Data provided:
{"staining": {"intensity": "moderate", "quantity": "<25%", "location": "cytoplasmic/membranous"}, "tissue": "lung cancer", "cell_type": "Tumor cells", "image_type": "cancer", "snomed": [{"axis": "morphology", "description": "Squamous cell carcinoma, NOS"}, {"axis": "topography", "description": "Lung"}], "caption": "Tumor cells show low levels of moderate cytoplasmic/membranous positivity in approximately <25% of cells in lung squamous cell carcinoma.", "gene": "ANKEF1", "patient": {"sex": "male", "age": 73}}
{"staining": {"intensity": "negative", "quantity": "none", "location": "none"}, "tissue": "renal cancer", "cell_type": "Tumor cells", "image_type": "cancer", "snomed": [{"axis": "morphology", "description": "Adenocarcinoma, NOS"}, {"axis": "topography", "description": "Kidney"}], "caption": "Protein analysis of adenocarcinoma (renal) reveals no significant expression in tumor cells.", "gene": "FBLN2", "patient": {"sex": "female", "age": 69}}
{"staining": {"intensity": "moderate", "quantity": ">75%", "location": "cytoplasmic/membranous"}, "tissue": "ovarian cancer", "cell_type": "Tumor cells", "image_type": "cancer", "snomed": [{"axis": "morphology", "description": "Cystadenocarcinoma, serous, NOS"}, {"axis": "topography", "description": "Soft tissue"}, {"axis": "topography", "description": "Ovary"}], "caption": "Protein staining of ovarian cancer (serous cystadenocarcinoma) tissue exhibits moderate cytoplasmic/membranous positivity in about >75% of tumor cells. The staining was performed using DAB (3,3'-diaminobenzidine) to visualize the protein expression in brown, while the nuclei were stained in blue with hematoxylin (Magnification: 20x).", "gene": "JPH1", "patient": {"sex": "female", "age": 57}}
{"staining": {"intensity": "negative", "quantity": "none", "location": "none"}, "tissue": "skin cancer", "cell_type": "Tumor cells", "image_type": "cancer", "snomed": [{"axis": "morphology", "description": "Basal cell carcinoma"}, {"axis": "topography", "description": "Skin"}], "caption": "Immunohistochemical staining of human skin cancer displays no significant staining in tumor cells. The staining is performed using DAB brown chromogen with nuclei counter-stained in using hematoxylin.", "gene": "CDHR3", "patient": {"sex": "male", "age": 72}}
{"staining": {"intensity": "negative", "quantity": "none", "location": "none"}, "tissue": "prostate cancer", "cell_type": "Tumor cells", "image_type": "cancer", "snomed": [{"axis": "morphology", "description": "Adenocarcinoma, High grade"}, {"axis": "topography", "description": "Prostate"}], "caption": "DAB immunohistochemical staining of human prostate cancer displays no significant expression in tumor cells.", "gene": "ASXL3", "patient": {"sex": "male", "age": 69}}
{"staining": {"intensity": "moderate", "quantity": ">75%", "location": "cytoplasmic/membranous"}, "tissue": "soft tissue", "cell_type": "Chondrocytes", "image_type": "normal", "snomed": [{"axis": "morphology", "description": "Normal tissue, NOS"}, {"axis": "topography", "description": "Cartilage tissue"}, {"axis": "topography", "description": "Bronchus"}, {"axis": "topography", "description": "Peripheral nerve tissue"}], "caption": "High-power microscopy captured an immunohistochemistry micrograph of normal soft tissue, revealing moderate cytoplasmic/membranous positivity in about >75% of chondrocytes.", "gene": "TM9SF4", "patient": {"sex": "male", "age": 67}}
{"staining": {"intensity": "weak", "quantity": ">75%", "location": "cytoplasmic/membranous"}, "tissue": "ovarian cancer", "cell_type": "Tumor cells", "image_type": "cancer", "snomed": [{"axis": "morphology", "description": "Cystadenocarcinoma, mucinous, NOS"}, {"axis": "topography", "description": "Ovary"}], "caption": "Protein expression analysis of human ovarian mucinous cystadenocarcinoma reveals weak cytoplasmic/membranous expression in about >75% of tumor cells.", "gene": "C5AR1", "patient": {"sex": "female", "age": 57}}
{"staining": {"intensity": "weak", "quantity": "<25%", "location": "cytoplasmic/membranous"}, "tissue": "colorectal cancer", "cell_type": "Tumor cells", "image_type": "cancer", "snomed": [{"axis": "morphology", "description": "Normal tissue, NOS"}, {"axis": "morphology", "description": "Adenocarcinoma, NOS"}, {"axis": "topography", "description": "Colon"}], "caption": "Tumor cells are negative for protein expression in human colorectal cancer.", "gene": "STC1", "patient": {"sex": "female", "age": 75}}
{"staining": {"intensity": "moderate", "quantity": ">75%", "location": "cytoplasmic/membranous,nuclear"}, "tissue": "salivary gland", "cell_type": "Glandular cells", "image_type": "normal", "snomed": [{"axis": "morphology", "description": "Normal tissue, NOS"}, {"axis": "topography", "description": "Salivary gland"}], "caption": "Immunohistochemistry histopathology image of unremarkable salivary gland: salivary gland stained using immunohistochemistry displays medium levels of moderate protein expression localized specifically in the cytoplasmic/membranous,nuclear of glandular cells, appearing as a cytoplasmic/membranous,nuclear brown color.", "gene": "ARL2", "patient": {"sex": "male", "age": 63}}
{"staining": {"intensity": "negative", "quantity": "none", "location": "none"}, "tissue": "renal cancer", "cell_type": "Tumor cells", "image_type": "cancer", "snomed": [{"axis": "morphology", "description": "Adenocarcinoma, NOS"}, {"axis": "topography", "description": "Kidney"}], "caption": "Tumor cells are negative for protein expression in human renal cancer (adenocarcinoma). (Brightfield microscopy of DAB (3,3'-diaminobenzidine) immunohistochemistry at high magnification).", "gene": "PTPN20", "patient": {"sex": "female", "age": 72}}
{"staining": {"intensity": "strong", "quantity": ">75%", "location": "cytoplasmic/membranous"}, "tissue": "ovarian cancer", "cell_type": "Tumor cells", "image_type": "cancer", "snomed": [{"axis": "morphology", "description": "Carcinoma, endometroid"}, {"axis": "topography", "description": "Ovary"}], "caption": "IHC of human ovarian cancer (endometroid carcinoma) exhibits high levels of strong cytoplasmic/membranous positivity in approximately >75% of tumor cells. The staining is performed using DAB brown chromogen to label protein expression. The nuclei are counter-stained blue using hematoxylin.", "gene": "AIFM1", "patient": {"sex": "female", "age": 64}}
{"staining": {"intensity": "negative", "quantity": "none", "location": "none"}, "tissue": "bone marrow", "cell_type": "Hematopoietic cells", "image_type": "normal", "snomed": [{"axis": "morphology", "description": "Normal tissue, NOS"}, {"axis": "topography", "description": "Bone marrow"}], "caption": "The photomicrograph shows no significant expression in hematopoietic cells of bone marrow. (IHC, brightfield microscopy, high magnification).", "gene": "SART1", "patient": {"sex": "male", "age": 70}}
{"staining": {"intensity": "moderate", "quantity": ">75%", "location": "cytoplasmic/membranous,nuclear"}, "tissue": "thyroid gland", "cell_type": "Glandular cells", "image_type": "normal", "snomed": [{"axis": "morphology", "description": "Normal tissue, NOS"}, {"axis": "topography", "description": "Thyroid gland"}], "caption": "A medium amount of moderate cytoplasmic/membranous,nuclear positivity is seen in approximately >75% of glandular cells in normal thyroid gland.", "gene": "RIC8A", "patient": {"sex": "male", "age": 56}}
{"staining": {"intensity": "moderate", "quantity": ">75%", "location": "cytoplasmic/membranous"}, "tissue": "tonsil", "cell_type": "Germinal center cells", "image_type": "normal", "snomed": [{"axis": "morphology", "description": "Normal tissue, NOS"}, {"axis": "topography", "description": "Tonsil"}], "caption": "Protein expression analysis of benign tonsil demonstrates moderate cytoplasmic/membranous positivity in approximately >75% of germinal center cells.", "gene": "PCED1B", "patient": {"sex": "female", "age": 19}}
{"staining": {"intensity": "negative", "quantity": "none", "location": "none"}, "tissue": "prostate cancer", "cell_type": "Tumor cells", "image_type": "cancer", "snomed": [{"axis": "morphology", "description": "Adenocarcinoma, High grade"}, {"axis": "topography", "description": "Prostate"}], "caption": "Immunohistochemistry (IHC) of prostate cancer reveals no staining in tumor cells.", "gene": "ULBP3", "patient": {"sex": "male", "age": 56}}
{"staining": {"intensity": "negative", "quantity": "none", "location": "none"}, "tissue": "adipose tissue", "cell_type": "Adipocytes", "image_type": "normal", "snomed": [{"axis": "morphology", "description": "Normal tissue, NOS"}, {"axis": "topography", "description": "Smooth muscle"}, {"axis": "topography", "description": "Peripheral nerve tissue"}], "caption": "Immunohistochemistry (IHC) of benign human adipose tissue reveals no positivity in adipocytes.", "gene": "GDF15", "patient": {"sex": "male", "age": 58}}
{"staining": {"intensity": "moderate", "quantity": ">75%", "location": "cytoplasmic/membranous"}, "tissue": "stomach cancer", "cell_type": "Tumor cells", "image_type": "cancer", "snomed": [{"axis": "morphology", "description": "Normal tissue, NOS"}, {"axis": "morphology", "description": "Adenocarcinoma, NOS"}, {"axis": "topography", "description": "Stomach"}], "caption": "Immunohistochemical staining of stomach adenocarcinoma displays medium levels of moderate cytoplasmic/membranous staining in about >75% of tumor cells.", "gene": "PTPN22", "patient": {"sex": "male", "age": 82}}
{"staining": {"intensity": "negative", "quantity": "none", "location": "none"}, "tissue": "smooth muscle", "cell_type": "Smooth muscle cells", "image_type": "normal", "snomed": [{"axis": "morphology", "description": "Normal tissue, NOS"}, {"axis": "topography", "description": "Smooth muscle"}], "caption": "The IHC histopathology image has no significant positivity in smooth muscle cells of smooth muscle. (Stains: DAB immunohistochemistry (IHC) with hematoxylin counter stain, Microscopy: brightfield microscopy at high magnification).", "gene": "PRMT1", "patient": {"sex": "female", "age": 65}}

Task instructions:
What are the lines, exactly as written above, from the line with "of human prostate" to the line with "in human colorectal", both included? Output only those.

Exercise response:
{"staining": {"intensity": "negative", "quantity": "none", "location": "none"}, "tissue": "prostate cancer", "cell_type": "Tumor cells", "image_type": "cancer", "snomed": [{"axis": "morphology", "description": "Adenocarcinoma, High grade"}, {"axis": "topography", "description": "Prostate"}], "caption": "DAB immunohistochemical staining of human prostate cancer displays no significant expression in tumor cells.", "gene": "ASXL3", "patient": {"sex": "male", "age": 69}}
{"staining": {"intensity": "moderate", "quantity": ">75%", "location": "cytoplasmic/membranous"}, "tissue": "soft tissue", "cell_type": "Chondrocytes", "image_type": "normal", "snomed": [{"axis": "morphology", "description": "Normal tissue, NOS"}, {"axis": "topography", "description": "Cartilage tissue"}, {"axis": "topography", "description": "Bronchus"}, {"axis": "topography", "description": "Peripheral nerve tissue"}], "caption": "High-power microscopy captured an immunohistochemistry micrograph of normal soft tissue, revealing moderate cytoplasmic/membranous positivity in about >75% of chondrocytes.", "gene": "TM9SF4", "patient": {"sex": "male", "age": 67}}
{"staining": {"intensity": "weak", "quantity": ">75%", "location": "cytoplasmic/membranous"}, "tissue": "ovarian cancer", "cell_type": "Tumor cells", "image_type": "cancer", "snomed": [{"axis": "morphology", "description": "Cystadenocarcinoma, mucinous, NOS"}, {"axis": "topography", "description": "Ovary"}], "caption": "Protein expression analysis of human ovarian mucinous cystadenocarcinoma reveals weak cytoplasmic/membranous expression in about >75% of tumor cells.", "gene": "C5AR1", "patient": {"sex": "female", "age": 57}}
{"staining": {"intensity": "weak", "quantity": "<25%", "location": "cytoplasmic/membranous"}, "tissue": "colorectal cancer", "cell_type": "Tumor cells", "image_type": "cancer", "snomed": [{"axis": "morphology", "description": "Normal tissue, NOS"}, {"axis": "morphology", "description": "Adenocarcinoma, NOS"}, {"axis": "topography", "description": "Colon"}], "caption": "Tumor cells are negative for protein expression in human colorectal cancer.", "gene": "STC1", "patient": {"sex": "female", "age": 75}}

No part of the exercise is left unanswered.